> **TEXT SEGMENT**:
-------
The big O-notation runtime is still O(n!) ~ 17! ~ 355 trillion because the upper-bound is that all permutations are not valid English words and also not valid prefixes. But, in practice / on average this algorithm is much more efficient since I got it to run in ~140 seconds on "O DRACONIAN DEVIL". We produced 1,458 valid permutations, a much more sane number than 355 trillion. With adding printlines we see that with the above heuristics we've skipped 65 million recursive calls! WOW!

Here is an algorithm that enumerates all the sane permutations of "O, DRACONIAN DEVIL!".

import string
import time

TRIE_END = '__end'

INPUT_COMMON_ENGLISH_WORDS = '/Users/lucasou-yang/google-10000-english-usa.txt'
INPUT_TRIGRAMS = '/Users/lucasou-yang/trigrams.txt'


def build_trie():
    with open (INPUT_COMMON_ENGLISH_WORDS, 'r') as english_words:
        data = [line.strip() for line in english_words.readlines()
                if line.strip()]
        root = {}
        for word in data:
            current_dict = root
            for letter in word:
                current_dict = current_dict.setdefault(letter, {})
            current_dict[TRIE_END] = True
        print('Trie contains %s words' % len(data))
        return root


def build_english_dict():
    with open (INPUT_COMMON_ENGLISH_WORDS, 'r') as english_words:
        return set(line.strip() for line in english_words.readlines()
                   if line.strip() and len(line.strip()) > 1)


def find_bigrams(input_list):
    return zip(input_list, input_list[1:])


def is_trie_prefix(trie, word):
    if not word or not word.strip():
        return False

    current_dict = trie
    for letter in word:
        if letter in current_dict:
            current_dict = current_dict[letter]
        else:
            return False
    return True


TRIE = build_trie()
ENGLISH_DICT = build_english_dict()

skipped_recursion = 0


def recurse(input_letters, current_permu, solution, final_len, word_end_index):
    global skipped_recursion
    # current permutation matches original anagram length, see if words
    # qualify as real sentence and dedupe, if valid, add to solution set
    if len(current_permu) == final_len:
        last_word = ''.join(current_permu[word_end_index:])
        candidate_word = ''.join(current_permu)
        if last_word in ENGLISH_DICT and \
                candidate_word not in solution:
            solution = solution.add(candidate_word)
            # print(candidate_word.upper())
        return

    seen_at_start = set()  # dedupe repeated characters in recursive depth
    for idx in range(len(input_letters)):
        cur = input_letters.pop(idx)
        if cur in seen_at_start:
            skipped_recursion += 1
            input_letters.insert(idx, cur)
-------
> **DATASET ENTRIES**:
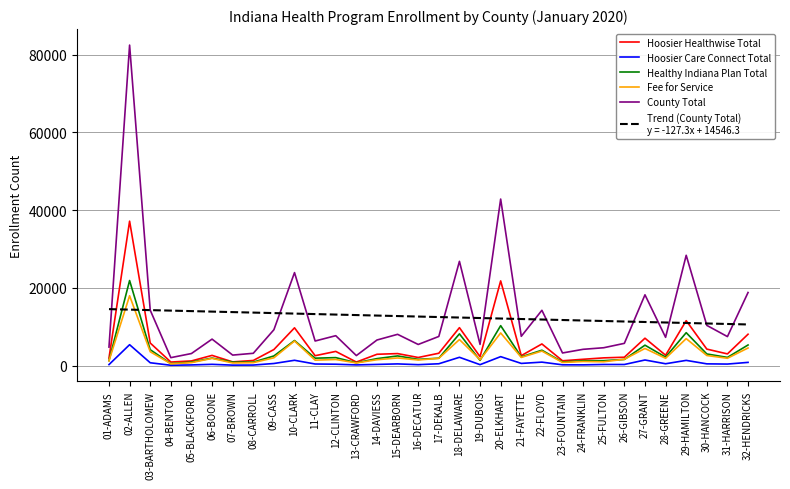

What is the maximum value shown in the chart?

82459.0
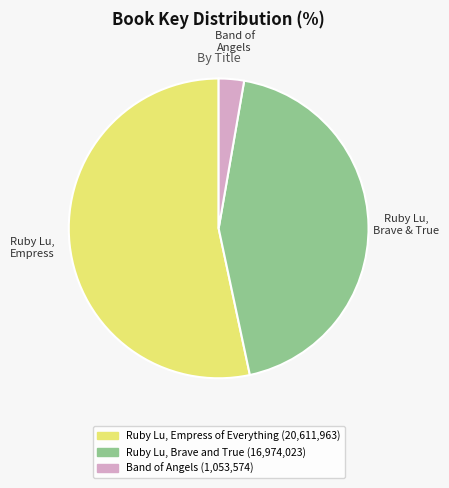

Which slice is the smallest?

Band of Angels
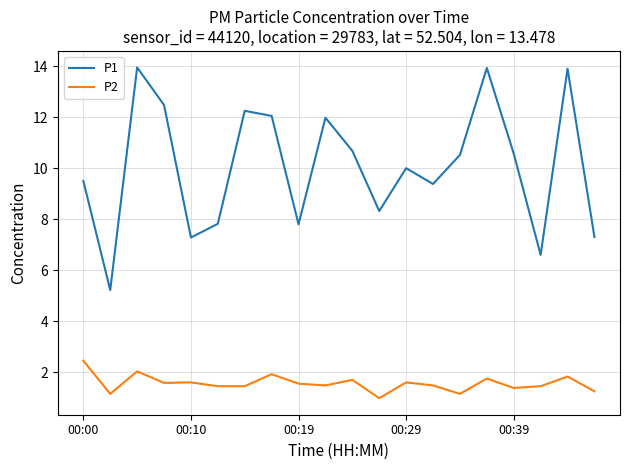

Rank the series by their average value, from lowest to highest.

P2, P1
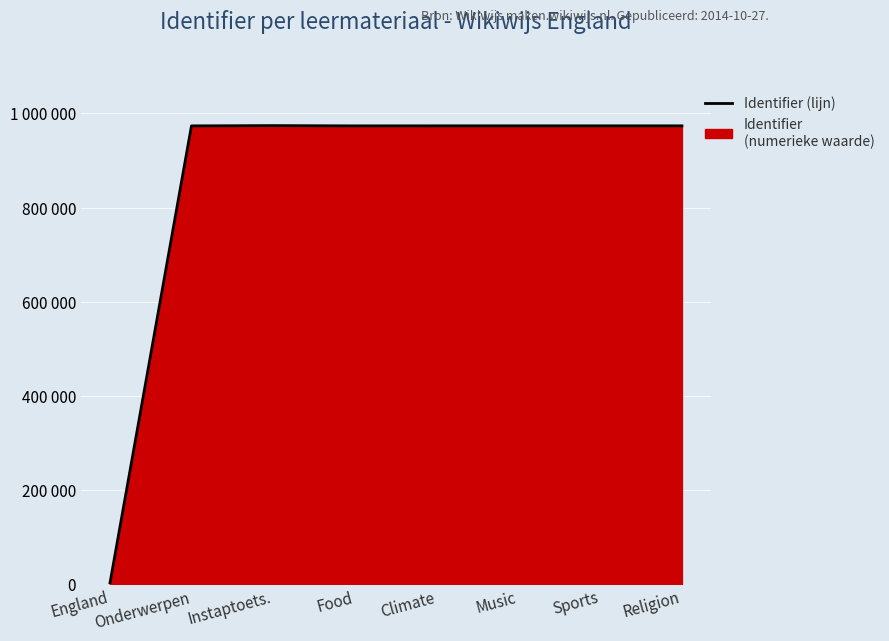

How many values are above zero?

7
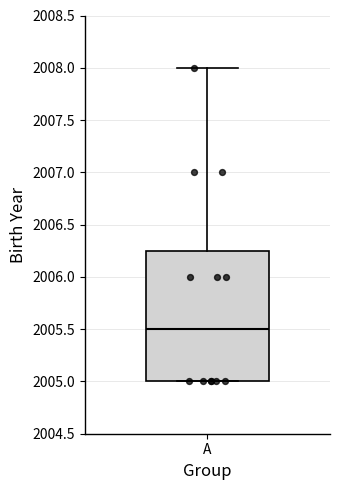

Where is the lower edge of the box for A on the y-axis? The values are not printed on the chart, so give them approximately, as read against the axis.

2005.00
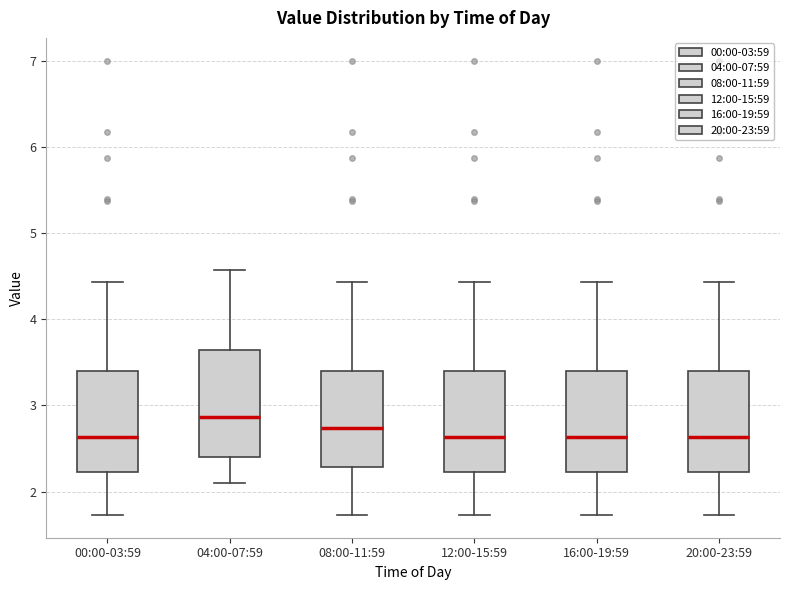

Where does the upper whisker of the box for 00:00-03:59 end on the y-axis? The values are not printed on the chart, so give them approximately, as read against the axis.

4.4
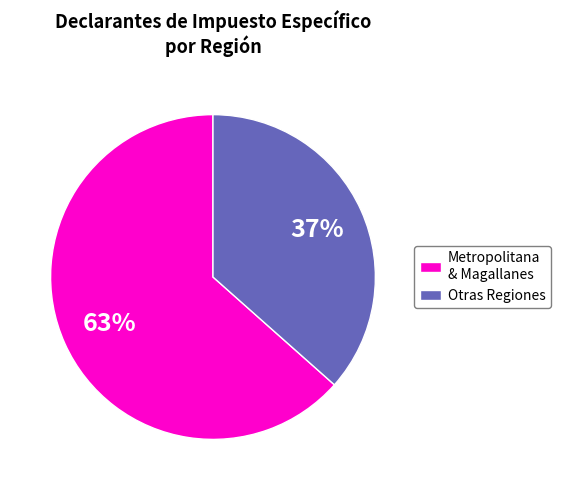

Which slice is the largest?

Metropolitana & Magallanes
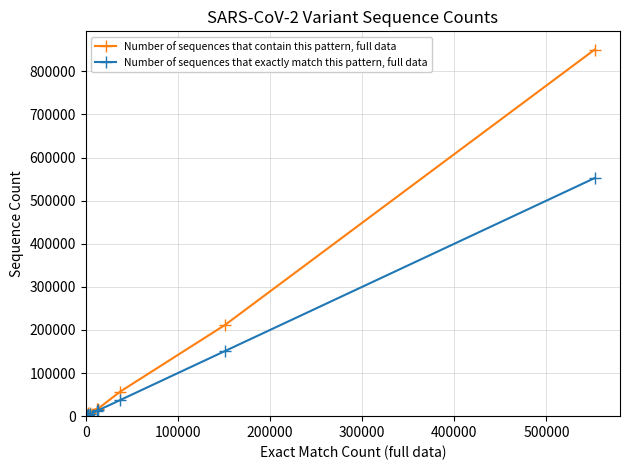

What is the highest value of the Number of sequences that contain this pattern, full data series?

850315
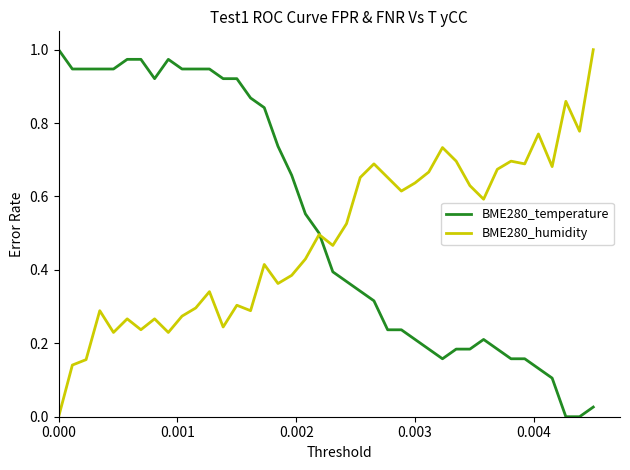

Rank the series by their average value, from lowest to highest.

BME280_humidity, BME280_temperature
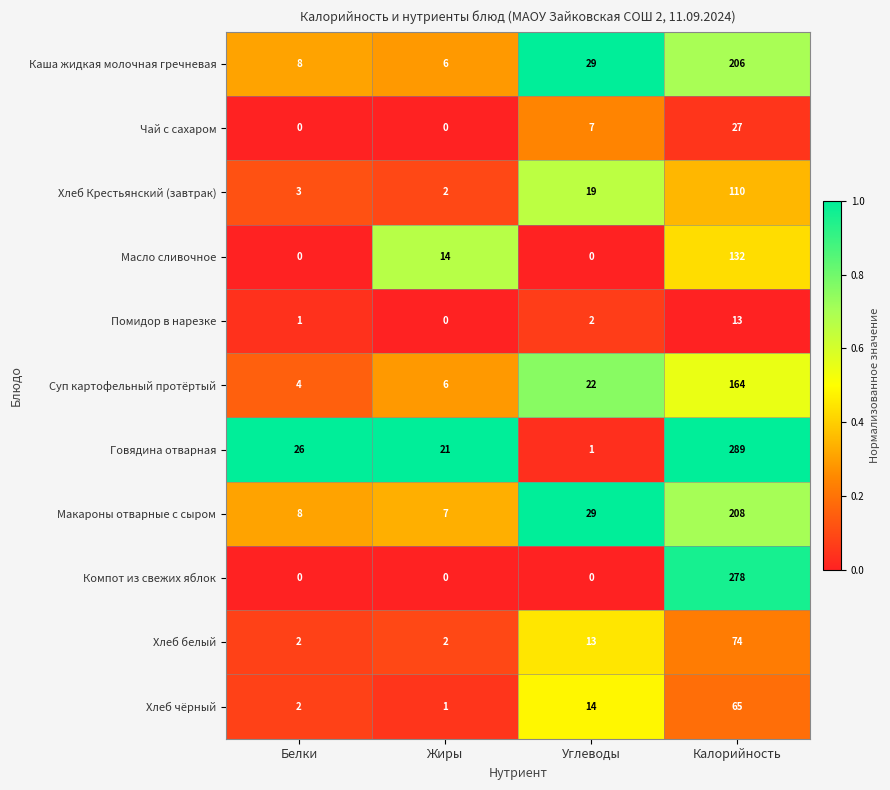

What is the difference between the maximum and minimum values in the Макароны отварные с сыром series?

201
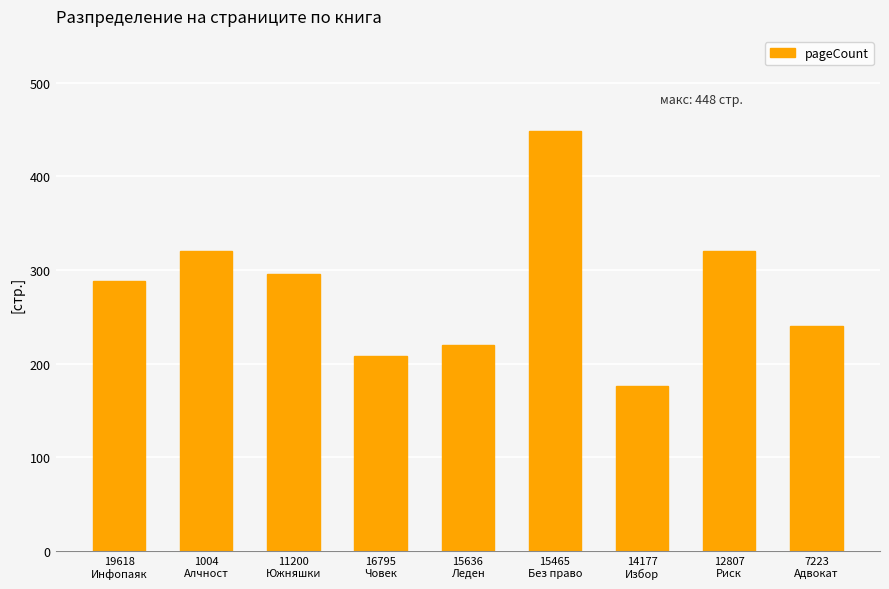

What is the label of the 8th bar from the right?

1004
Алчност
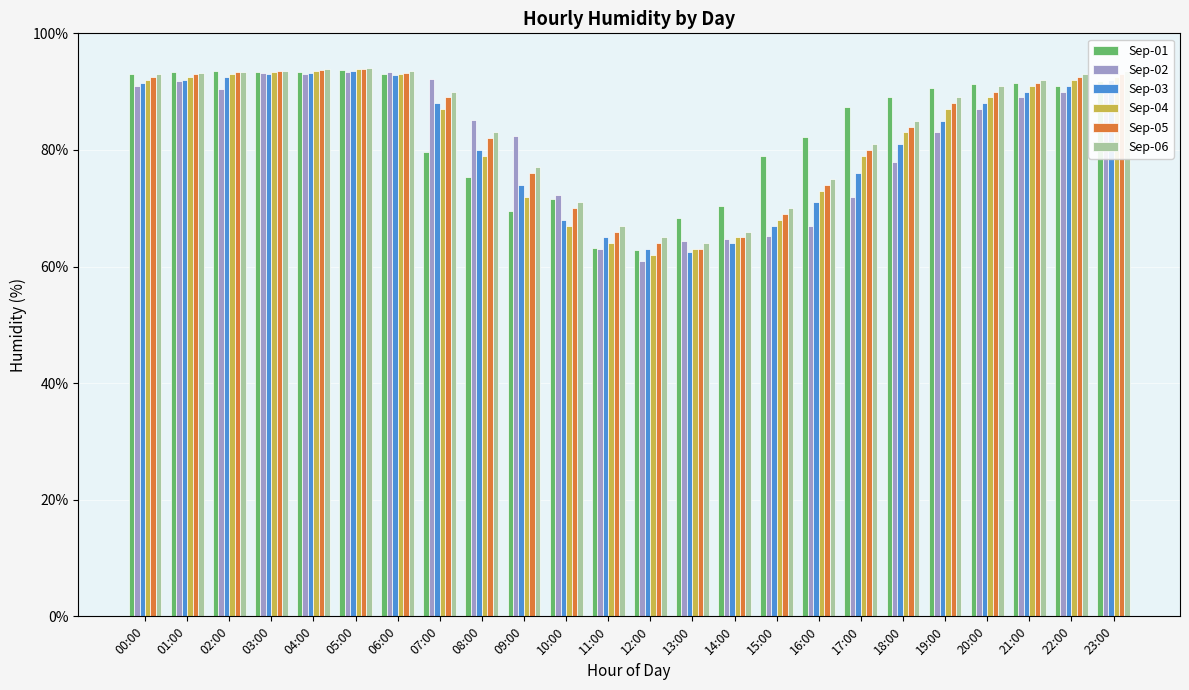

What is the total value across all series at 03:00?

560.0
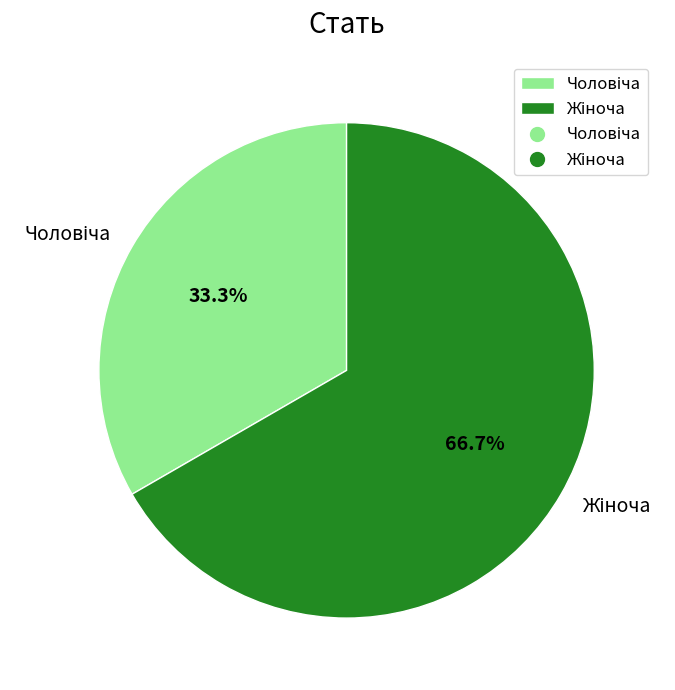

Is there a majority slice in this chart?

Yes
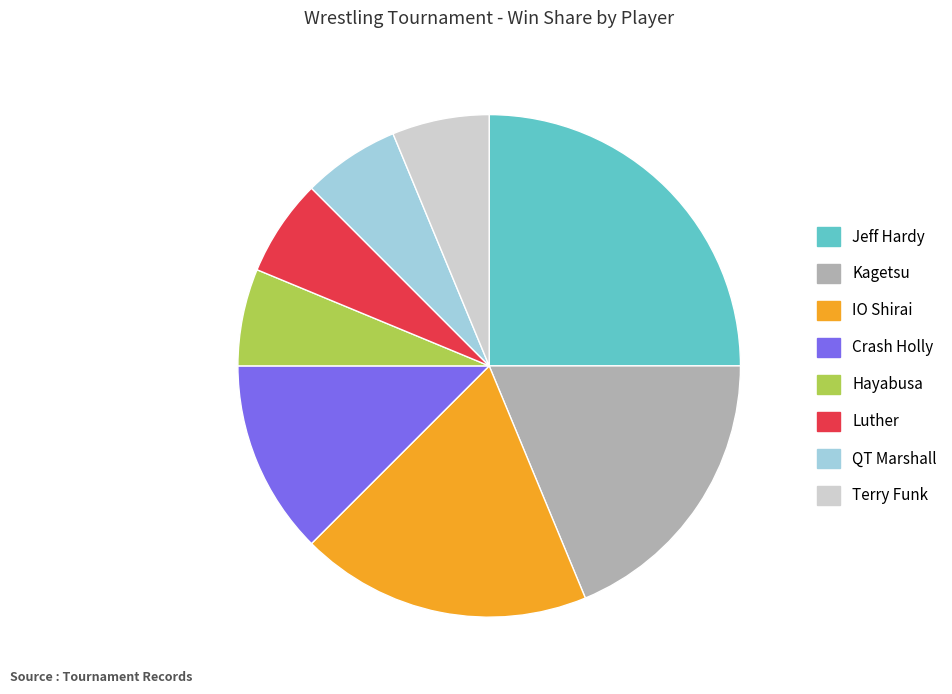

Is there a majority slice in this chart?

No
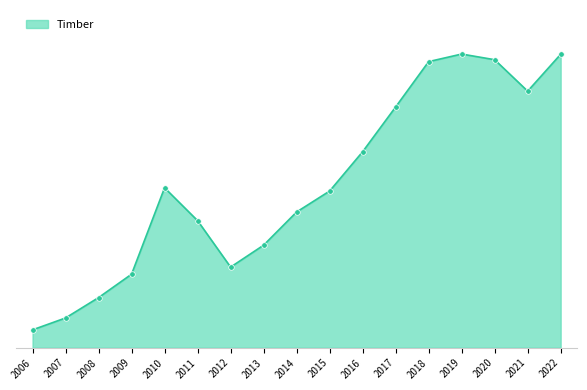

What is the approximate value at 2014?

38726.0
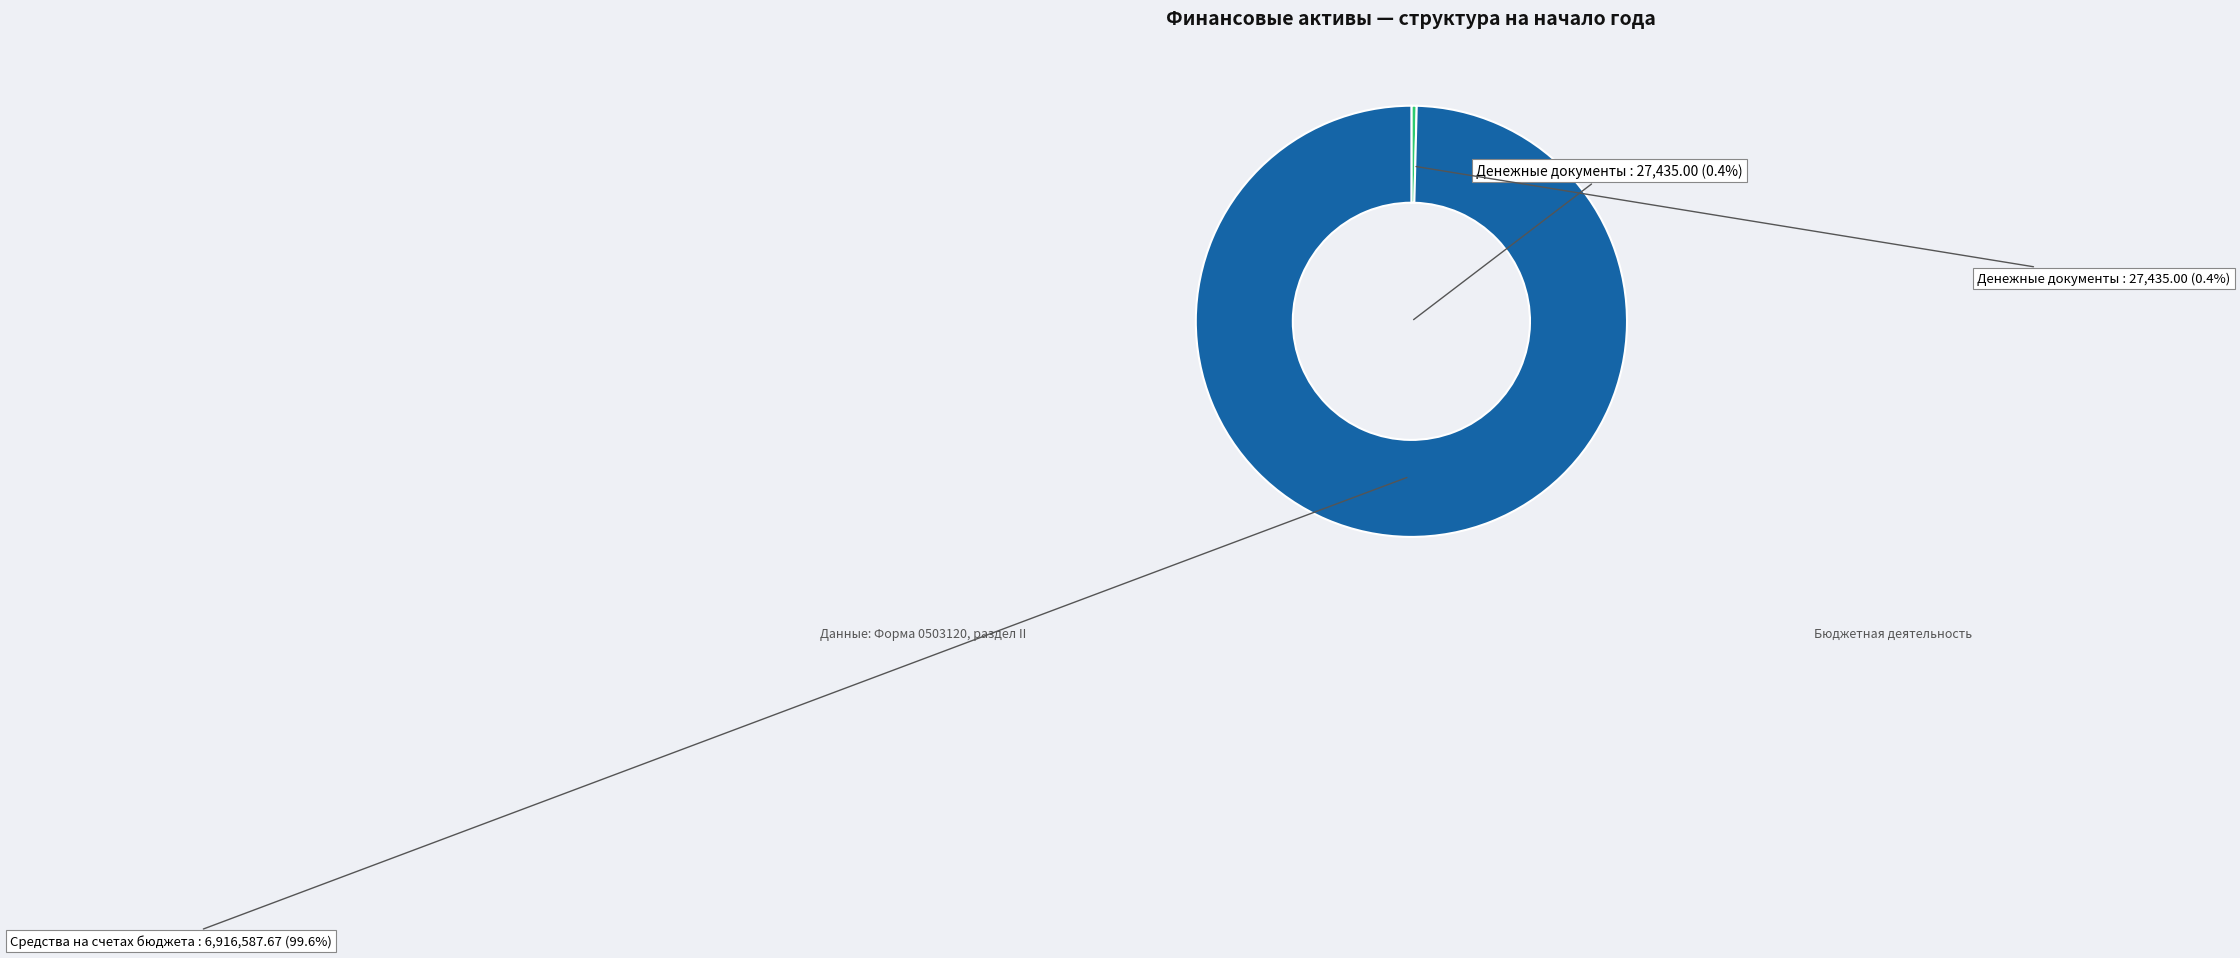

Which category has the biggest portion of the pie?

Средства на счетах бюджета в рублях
-------
> **WHAT TO DO**:
(a) Answer these questions using the anagram algorithm text:
(i) About how many seconds did the algorithm take to run on "O DRACONIAN DEVIL"?
(ii) How many valid permutations were produced?
(iii) What string is assigned to TRIE_END in the code?
(b) Reproduce the anagram algorithm text word for word, starting with "candidate_word = ''.join(current_permu)" and going on through "cur = input_letters.pop(idx)".
(c) Carry the anagram algorithm text forward from the point where it stops.

> **TASK ANSWERS**:
(a)
(i) About 140 seconds
(ii) 1,458
(iii) '__end'

(b)
candidate_word = ''.join(current_permu)
        if last_word in ENGLISH_DICT and \
                candidate_word not in solution:
            solution = solution.add(candidate_word)
            # print(candidate_word.upper())
        return

    seen_at_start = set()  # dedupe repeated characters in recursive depth
    for idx in range(len(input_letters)):
        cur = input_letters.pop(idx)

(c)
            continue

        seen_at_start.add(cur)
        current_permu.append(cur)
        # spaces get special treatment since they distinguish words,
        # if a word is not valid english (via trie) we stop recursing
        if cur == ' ':
            # cut off extra space
            candidate_word = ''.join(current_permu[word_end_index:-1])
            if candidate_word not in ENGLISH_DICT: # not is_trie_word(TRIE, candidate_word):
                # don't recurse - recent word chunk not valid
                skipped_recursion += 1
                pass
            else:
                recurse(
                    input_letters,
                    current_permu,
                    solution,
                    final_len,
                    len(current_permu)
                )
        else:
            if is_trie_prefix(TRIE, ''.join(current_permu[word_end_index:])):
                recurse(
                    input_letters,
                    current_permu,
                    solution,
                    final_len,
                    word_end_index
                )
            else:
                # don't recurse - word isn't valid, skip onto next one
                skipped_recursion += 1
                pass

        input_letters.insert(idx, cur)
        current_permu.pop()


def transform(s):
    # remove punctution, make lowercase
    s = s.translate(None, string.punctuation)
    return s.lower()


start = time.time()

# orig_string = 'OH, LAME SAINT'
orig_string = 'O, DRACONIAN DEVIL'
xformed_string = transform(orig_string)
xformed_string = list(xformed_string)

# we sort the input characters so we can dedupe and skip recursive calls
# orig = sorted(xformed_string)
final_anagram_len = len(xformed_string)
solution = set()

recurse(xformed_string, [], solution, final_anagram_len, 0)
print('After permuting the anagram %s has %s combinations' %
    (orig_string, len(solution)))

end = time.time()
print('Time elapsed is %s' % (end - start))
print('We skipped recursive calls %s times' % skipped_recursion)

Running the code returns 1,458 unique candidates for the decoded anagram of "O, DRACONIAN DEVIL!".

If Robert and Sophie had all afternoon to examine the 1,458 phrases I guess that would be fine .. but we can do better! How can we now algorithmically extract all the most meaningful candidates from this result set of 1,458 anagrams? It would be nice to narrow the candidate set down to, say < 10 anagrams.

We already know that the existing candidates in the 1,458 anagrams are all valid English words since we've done that filtering previously. So, given that we've applied syntactic filtering now would be a good time to apply semantic filtering.

How about a strategy that filters out the candidates that have meaningless phrases. Can "VOID NONE RADICAL" or "VON RADIO ICELAND" possibly mean anything? The text isn't valid English once again. The of words "von", "radio", "iceland", "void", and "none" are all real English words but combined they are meaningless.

Several solutions to semantic filtering come up:

  • Perform NLP analysis on every phrase, remove all the phrases that aren't in the form of valid English grammar.
  • Perform NLP analysis but do it in the form of common bigram or trigram filtering, keep the anagrams that are collocated trigrams. Collocations are expressions of multiple words which commonly co-occur. For example: "New York" or "going to". Use IDF and keep anagrams which have documents with high IDF scores. (we can't use TF-IDF since the TF in this case wouldn't make sense, a list of permutations isn't a document).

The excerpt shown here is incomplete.